Le gouvernement fédéral helvétique a affirmé jeudi que des négociations étaient en cours, sous ses bons offices, en vue du retour de la paix au Cameroun.

« A la demande des parties, la Suisse joue le rôle de facilitateur dans la crise du nord-ouest et du sud-ouest du Cameroun (…) Le Département fédéral des affaires étrangères s’emploie à trouver une solution pacifique et durable à la crise », rapporte un communiqué de la DFAE relayé par la presse genevoise.

Le lieu des négociations est tenu secret. De même, il est difficile de dire exactement à quand exactement remonte l’assise, ainsi que l’identité des représentants des factions pro-indépendantistes de l’Ambazonie.
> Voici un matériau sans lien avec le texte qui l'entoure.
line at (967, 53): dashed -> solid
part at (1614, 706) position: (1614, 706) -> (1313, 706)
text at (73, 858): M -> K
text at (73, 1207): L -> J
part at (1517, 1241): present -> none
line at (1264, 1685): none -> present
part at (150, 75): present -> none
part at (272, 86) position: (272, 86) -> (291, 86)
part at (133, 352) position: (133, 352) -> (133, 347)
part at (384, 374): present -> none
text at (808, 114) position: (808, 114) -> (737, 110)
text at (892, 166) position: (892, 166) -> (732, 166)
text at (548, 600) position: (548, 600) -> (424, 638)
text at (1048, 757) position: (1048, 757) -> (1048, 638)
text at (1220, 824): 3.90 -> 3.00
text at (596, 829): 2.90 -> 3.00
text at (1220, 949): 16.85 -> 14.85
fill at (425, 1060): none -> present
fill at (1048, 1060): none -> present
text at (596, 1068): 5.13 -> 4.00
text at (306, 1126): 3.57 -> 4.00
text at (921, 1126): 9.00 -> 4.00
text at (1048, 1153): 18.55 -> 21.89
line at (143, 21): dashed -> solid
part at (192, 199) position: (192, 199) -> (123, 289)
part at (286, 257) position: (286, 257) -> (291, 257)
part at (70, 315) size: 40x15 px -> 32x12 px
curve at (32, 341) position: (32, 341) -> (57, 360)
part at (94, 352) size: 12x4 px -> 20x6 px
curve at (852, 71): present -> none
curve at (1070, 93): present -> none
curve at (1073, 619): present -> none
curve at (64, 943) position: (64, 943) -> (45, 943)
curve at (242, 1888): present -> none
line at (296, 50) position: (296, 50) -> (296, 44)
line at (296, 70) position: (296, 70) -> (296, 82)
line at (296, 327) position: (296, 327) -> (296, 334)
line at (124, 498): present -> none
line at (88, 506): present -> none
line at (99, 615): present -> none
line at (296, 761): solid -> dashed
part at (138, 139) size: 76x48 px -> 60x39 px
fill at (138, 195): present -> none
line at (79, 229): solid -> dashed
Même si le communiqué précise que « les bons offices de la Suisse sont ouverts à toutes les parties concernées qui souhaitent participer à des processus de facilitation. »

Lire le communiqué de presse https://www.dfae.admin.ch/eda/fr/dfae/actualite/informations-dfae.html/content/eda/fr/meta/news/2019/6/27/75621

Selon Alex Gustave, les négociations ont été rendues possibles grâce à l’entregent du PDG de la multinationale cacaoyère Barry-Callebaut récemment reçu au palais de l’Unité par le président Biya. A l’occasion il a évoqué la possibilité de créer de nombreux emplois dans la région du Sud-Ouest.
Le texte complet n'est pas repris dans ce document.